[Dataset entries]
________________________

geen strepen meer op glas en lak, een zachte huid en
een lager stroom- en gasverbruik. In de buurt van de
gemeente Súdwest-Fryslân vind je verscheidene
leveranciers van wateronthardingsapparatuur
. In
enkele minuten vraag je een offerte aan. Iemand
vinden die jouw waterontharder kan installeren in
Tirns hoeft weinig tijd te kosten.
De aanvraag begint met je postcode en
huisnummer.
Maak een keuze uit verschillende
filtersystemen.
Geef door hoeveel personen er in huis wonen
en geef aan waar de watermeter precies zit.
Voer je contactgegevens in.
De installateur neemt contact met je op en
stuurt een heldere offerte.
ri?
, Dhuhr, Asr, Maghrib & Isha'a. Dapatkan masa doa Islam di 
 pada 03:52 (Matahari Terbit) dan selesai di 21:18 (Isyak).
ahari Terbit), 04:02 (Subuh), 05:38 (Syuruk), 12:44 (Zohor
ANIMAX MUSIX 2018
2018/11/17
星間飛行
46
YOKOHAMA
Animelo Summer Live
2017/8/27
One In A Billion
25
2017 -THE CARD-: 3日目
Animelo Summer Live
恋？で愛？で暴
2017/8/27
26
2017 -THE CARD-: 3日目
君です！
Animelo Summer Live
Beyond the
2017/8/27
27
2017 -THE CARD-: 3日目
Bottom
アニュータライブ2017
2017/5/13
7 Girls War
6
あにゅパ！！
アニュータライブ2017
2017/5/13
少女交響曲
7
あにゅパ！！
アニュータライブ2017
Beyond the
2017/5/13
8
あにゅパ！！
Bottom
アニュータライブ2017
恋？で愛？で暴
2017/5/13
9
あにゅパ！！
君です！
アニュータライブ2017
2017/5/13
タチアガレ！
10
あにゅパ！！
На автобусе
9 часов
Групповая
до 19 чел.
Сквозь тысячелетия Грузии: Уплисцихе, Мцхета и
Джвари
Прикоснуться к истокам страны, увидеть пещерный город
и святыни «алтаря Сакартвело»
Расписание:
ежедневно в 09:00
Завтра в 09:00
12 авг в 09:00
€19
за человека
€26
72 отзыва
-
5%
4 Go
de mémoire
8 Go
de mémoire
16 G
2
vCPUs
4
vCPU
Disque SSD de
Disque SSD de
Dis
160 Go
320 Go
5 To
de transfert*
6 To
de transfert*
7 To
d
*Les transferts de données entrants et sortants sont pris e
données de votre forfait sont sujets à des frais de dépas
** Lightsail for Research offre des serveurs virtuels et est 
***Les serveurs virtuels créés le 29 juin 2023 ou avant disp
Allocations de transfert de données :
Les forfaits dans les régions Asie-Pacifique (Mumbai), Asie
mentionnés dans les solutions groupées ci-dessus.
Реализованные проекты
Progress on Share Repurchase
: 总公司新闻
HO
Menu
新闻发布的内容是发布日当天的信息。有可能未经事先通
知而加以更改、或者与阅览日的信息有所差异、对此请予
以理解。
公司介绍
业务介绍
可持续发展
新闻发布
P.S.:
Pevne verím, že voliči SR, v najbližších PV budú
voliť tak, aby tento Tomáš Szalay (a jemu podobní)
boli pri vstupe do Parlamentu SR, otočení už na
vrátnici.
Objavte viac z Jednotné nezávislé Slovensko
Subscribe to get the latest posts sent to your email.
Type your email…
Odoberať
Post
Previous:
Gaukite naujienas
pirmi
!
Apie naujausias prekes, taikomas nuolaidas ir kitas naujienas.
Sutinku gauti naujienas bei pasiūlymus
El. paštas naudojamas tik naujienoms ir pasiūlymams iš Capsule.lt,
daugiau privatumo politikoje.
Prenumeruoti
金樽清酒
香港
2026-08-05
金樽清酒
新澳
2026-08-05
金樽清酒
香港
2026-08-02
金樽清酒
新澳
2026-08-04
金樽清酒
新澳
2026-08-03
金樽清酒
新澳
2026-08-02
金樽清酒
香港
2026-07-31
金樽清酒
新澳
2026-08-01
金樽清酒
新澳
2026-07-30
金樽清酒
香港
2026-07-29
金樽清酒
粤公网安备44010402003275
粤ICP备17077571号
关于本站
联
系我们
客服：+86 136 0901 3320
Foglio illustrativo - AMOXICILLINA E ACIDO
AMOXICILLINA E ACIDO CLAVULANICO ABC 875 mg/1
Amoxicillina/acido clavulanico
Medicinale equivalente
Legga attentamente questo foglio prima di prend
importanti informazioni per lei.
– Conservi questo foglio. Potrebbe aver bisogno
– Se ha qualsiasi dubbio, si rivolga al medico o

________________________

▸ What the task requires:
Every record above must be repeated word for word.

▸ Solution for this exercise:
geen strepen meer op glas en lak, een zachte huid en
een lager stroom- en gasverbruik. In de buurt van de
gemeente Súdwest-Fryslân vind je verscheidene
leveranciers van wateronthardingsapparatuur
. In
enkele minuten vraag je een offerte aan. Iemand
vinden die jouw waterontharder kan installeren in
Tirns hoeft weinig tijd te kosten.
De aanvraag begint met je postcode en
huisnummer.
Maak een keuze uit verschillende
filtersystemen.
Geef door hoeveel personen er in huis wonen
en geef aan waar de watermeter precies zit.
Voer je contactgegevens in.
De installateur neemt contact met je op en
stuurt een heldere offerte.
ri?
, Dhuhr, Asr, Maghrib & Isha'a. Dapatkan masa doa Islam di 
 pada 03:52 (Matahari Terbit) dan selesai di 21:18 (Isyak).
ahari Terbit), 04:02 (Subuh), 05:38 (Syuruk), 12:44 (Zohor
ANIMAX MUSIX 2018
2018/11/17
星間飛行
46
YOKOHAMA
Animelo Summer Live
2017/8/27
One In A Billion
25
2017 -THE CARD-: 3日目
Animelo Summer Live
恋？で愛？で暴
2017/8/27
26
2017 -THE CARD-: 3日目
君です！
Animelo Summer Live
Beyond the
2017/8/27
27
2017 -THE CARD-: 3日目
Bottom
アニュータライブ2017
2017/5/13
7 Girls War
6
あにゅパ！！
アニュータライブ2017
2017/5/13
少女交響曲
7
あにゅパ！！
アニュータライブ2017
Beyond the
2017/5/13
8
あにゅパ！！
Bottom
アニュータライブ2017
恋？で愛？で暴
2017/5/13
9
あにゅパ！！
君です！
アニュータライブ2017
2017/5/13
タチアガレ！
10
あにゅパ！！
На автобусе
9 часов
Групповая
до 19 чел.
Сквозь тысячелетия Грузии: Уплисцихе, Мцхета и
Джвари
Прикоснуться к истокам страны, увидеть пещерный город
и святыни «алтаря Сакартвело»
Расписание:
ежедневно в 09:00
Завтра в 09:00
12 авг в 09:00
€19
за человека
€26
72 отзыва
-
5%
4 Go
de mémoire
8 Go
de mémoire
16 G
2
vCPUs
4
vCPU
Disque SSD de
Disque SSD de
Dis
160 Go
320 Go
5 To
de transfert*
6 To
de transfert*
7 To
d
*Les transferts de données entrants et sortants sont pris e
données de votre forfait sont sujets à des frais de dépas
** Lightsail for Research offre des serveurs virtuels et est 
***Les serveurs virtuels créés le 29 juin 2023 ou avant disp
Allocations de transfert de données :
Les forfaits dans les régions Asie-Pacifique (Mumbai), Asie
mentionnés dans les solutions groupées ci-dessus.
Реализованные проекты
Progress on Share Repurchase
: 总公司新闻
HO
Menu
新闻发布的内容是发布日当天的信息。有可能未经事先通
知而加以更改、或者与阅览日的信息有所差异、对此请予
以理解。
公司介绍
业务介绍
可持续发展
新闻发布
P.S.:
Pevne verím, že voliči SR, v najbližších PV budú
voliť tak, aby tento Tomáš Szalay (a jemu podobní)
boli pri vstupe do Parlamentu SR, otočení už na
vrátnici.
Objavte viac z Jednotné nezávislé Slovensko
Subscribe to get the latest posts sent to your email.
Type your email…
Odoberať
Post
Previous:
Gaukite naujienas
pirmi
!
Apie naujausias prekes, taikomas nuolaidas ir kitas naujienas.
Sutinku gauti naujienas bei pasiūlymus
El. paštas naudojamas tik naujienoms ir pasiūlymams iš Capsule.lt,
daugiau privatumo politikoje.
Prenumeruoti
金樽清酒
香港
2026-08-05
金樽清酒
新澳
2026-08-05
金樽清酒
香港
2026-08-02
金樽清酒
新澳
2026-08-04
金樽清酒
新澳
2026-08-03
金樽清酒
新澳
2026-08-02
金樽清酒
香港
2026-07-31
金樽清酒
新澳
2026-08-01
金樽清酒
新澳
2026-07-30
金樽清酒
香港
2026-07-29
金樽清酒
粤公网安备44010402003275
粤ICP备17077571号
关于本站
联
系我们
客服：+86 136 0901 3320
Foglio illustrativo - AMOXICILLINA E ACIDO
AMOXICILLINA E ACIDO CLAVULANICO ABC 875 mg/1
Amoxicillina/acido clavulanico
Medicinale equivalente
Legga attentamente questo foglio prima di prend
importanti informazioni per lei.
– Conservi questo foglio. Potrebbe aver bisogno
– Se ha qualsiasi dubbio, si rivolga al medico o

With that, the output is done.